#### What the exercise asks:
Every line below that has the string "Rehabiliteringstjenesten" needs to be copied.

(Content revision data)
====
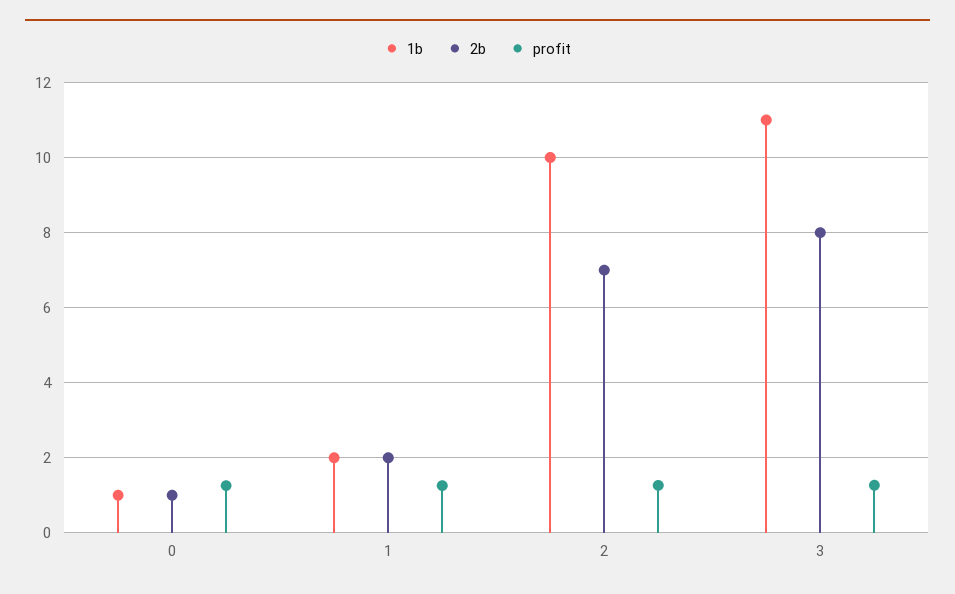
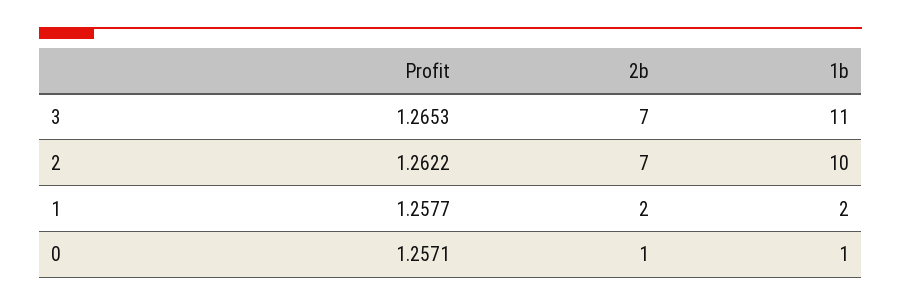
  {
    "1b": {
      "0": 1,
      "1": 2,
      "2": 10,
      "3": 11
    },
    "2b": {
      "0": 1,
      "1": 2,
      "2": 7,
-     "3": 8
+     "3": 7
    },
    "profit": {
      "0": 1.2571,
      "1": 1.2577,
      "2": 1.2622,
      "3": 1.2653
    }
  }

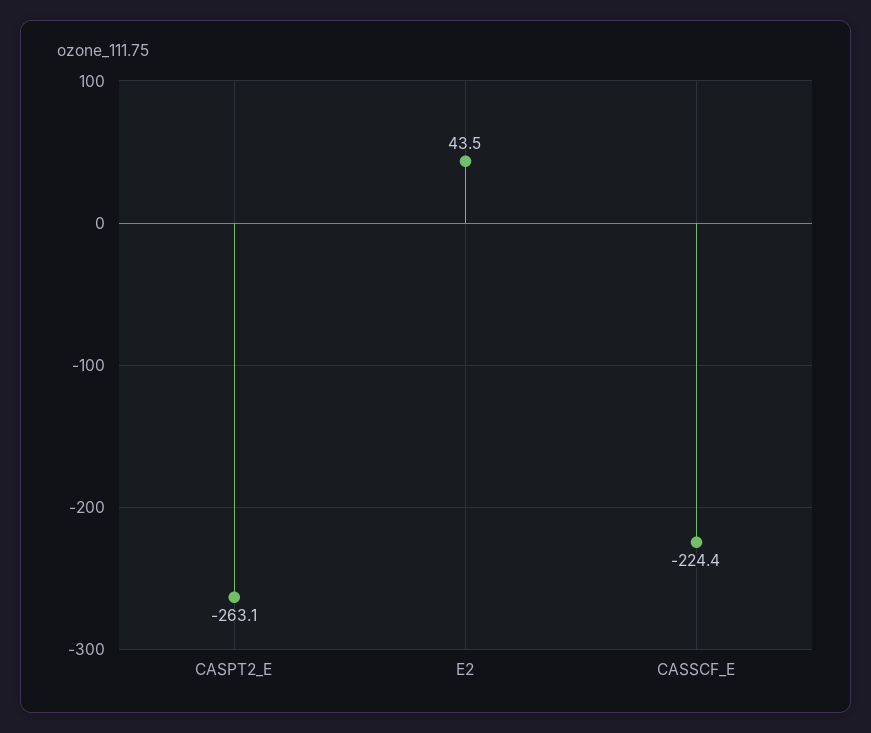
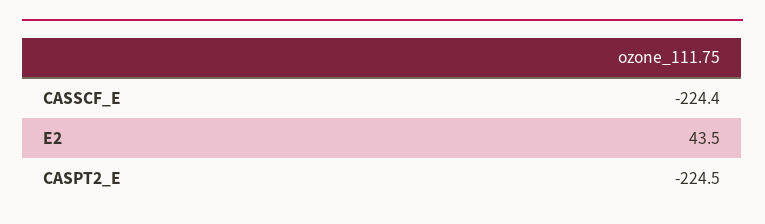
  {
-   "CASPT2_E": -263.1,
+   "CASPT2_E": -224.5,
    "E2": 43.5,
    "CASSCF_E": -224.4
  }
====
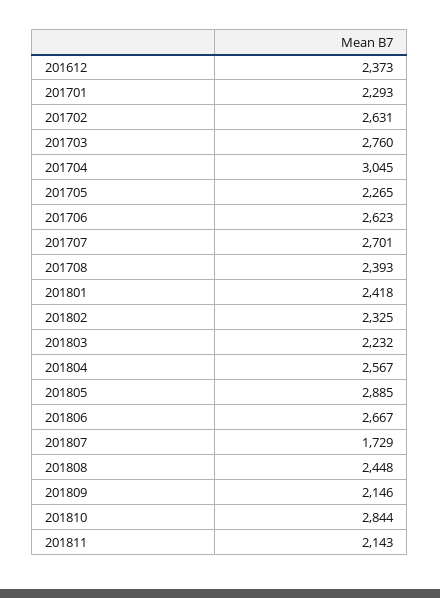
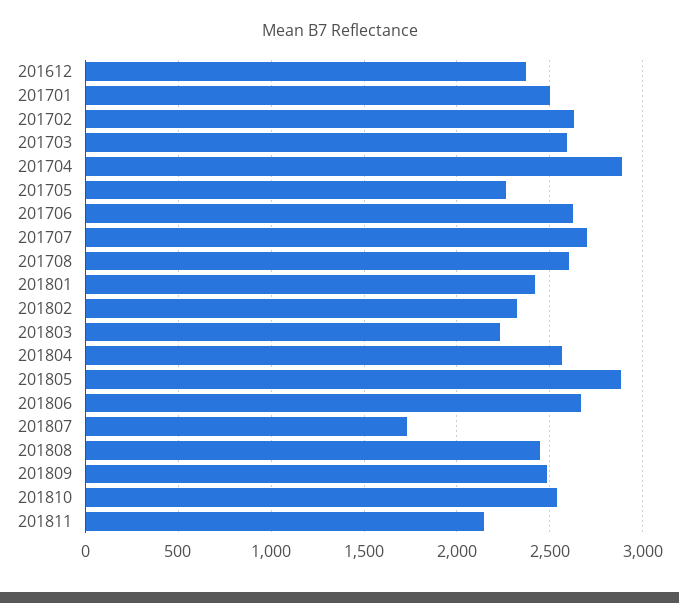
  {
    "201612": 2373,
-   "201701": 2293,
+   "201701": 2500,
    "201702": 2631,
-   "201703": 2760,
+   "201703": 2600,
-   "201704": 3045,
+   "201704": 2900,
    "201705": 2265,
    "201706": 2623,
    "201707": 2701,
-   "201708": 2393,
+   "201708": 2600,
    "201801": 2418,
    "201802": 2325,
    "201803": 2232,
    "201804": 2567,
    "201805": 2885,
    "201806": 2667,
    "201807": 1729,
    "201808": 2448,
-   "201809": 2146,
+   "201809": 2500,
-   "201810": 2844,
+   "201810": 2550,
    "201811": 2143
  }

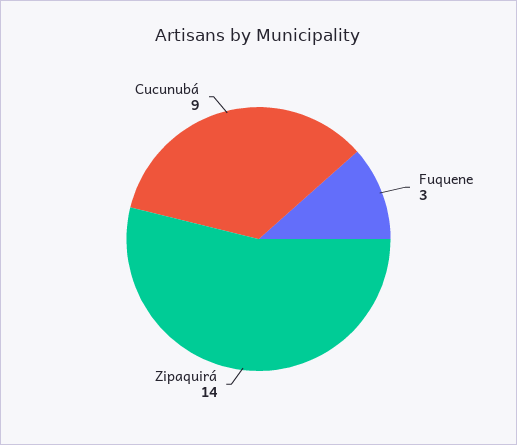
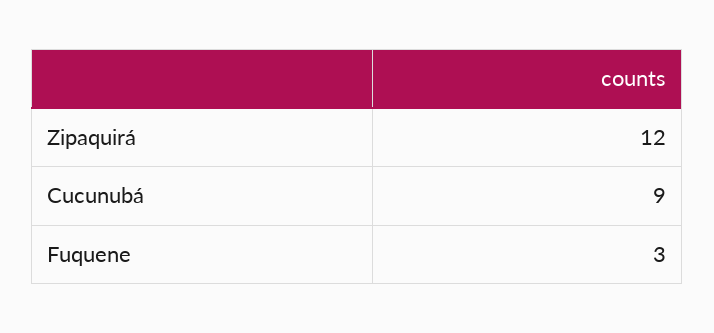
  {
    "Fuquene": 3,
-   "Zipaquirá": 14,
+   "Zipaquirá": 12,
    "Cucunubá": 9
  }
====
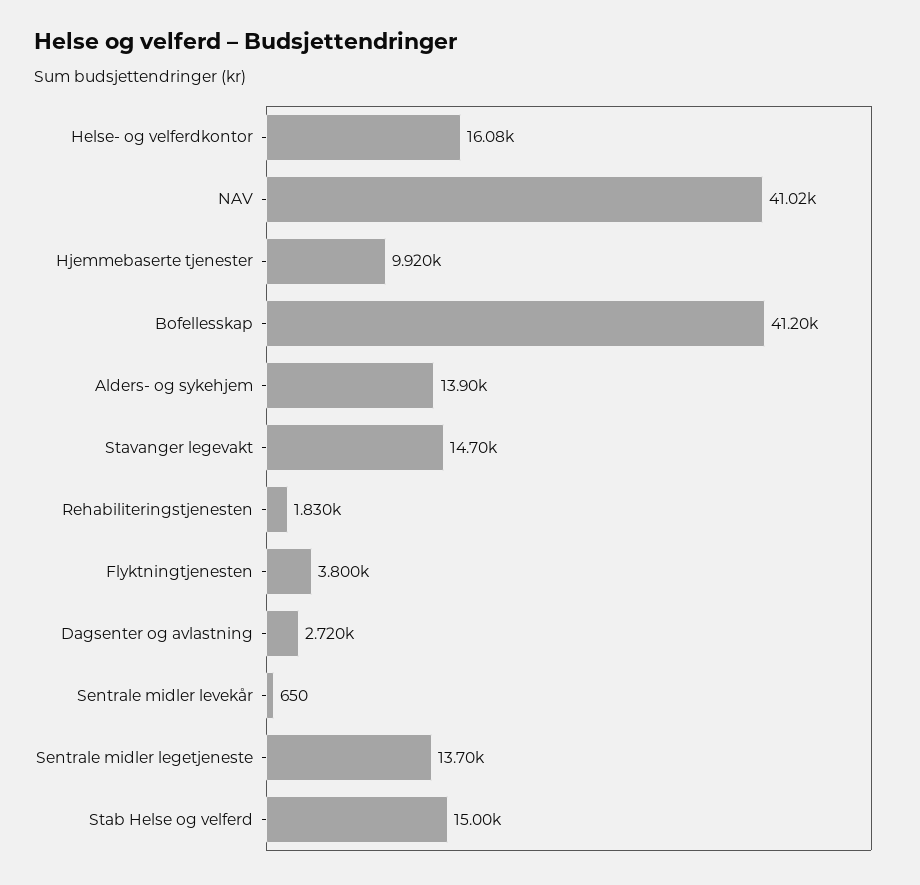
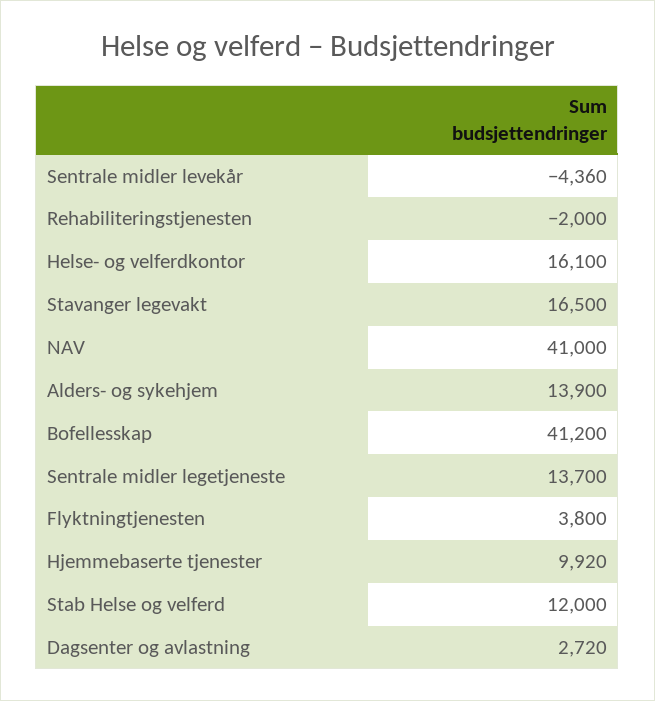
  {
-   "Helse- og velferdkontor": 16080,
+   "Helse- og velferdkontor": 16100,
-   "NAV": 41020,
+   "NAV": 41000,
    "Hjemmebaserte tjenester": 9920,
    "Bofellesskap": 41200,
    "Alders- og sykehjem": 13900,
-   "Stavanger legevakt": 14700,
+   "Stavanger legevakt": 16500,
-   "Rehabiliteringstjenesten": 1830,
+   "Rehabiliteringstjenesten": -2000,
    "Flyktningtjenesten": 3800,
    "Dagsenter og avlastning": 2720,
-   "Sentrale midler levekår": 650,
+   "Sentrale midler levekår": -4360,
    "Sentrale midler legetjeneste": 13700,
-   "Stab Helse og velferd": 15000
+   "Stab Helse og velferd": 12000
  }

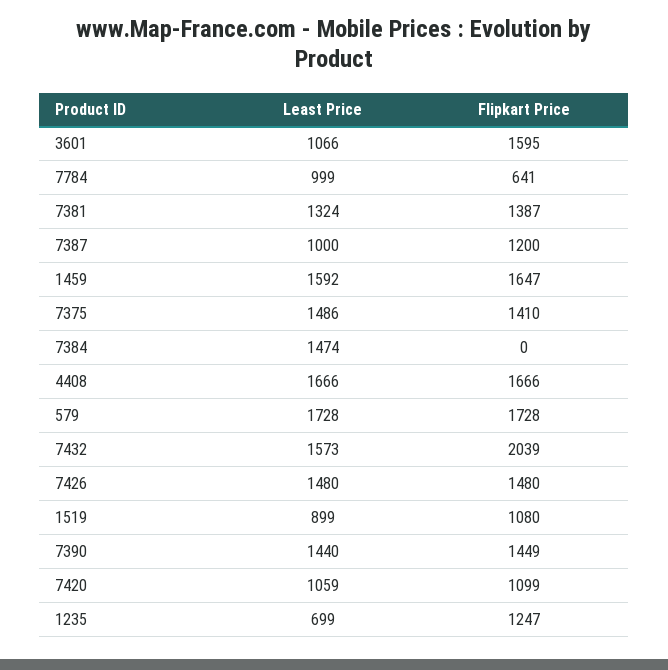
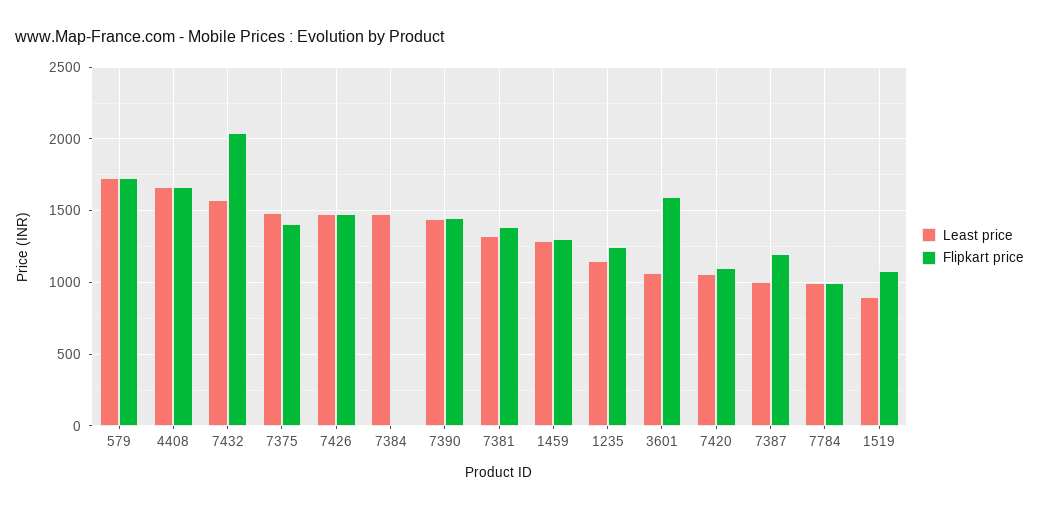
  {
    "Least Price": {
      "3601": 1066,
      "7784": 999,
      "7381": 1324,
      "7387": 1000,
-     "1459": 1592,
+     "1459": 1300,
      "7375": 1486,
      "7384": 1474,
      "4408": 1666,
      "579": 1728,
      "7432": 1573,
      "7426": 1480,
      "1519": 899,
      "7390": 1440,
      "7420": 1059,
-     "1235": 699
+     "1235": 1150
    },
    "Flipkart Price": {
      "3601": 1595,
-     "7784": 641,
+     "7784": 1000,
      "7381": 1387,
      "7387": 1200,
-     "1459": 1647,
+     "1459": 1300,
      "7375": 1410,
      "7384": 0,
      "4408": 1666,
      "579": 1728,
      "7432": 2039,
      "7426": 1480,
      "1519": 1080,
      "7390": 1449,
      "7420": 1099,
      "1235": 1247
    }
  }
====
#### Solution to this exercise:
-   "Rehabiliteringstjenesten": 1830,
+   "Rehabiliteringstjenesten": -2000,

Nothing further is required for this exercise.